**Directive**
If an entry holds a picture, skip the picture but copy everything else exactly.

☆ ☆ ☆ ☆

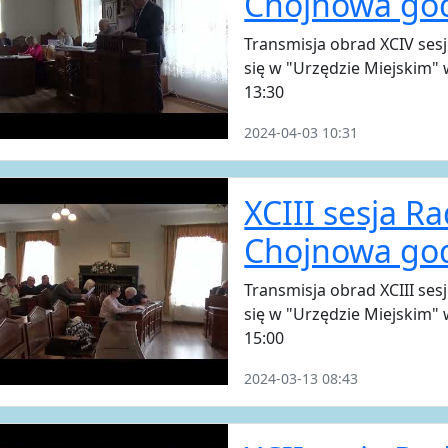
Chojnowa god
Transmisja obrad XCIV ses
się w "Urzędzie Miejskim"
13:30
2024-04-03 10:31
XCIII sesja Ra
Chojnowa god
Transmisja obrad XCIII ses
się w "Urzędzie Miejskim"
15:00
2024-03-13 08:43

☆ ☆ ☆ ☆

**Answer box**
Chojnowa god
Transmisja obrad XCIV ses
się w "Urzędzie Miejskim"
13:30
2024-04-03 10:31
XCIII sesja Ra
Chojnowa god
Transmisja obrad XCIII ses
się w "Urzędzie Miejskim"
15:00
2024-03-13 08:43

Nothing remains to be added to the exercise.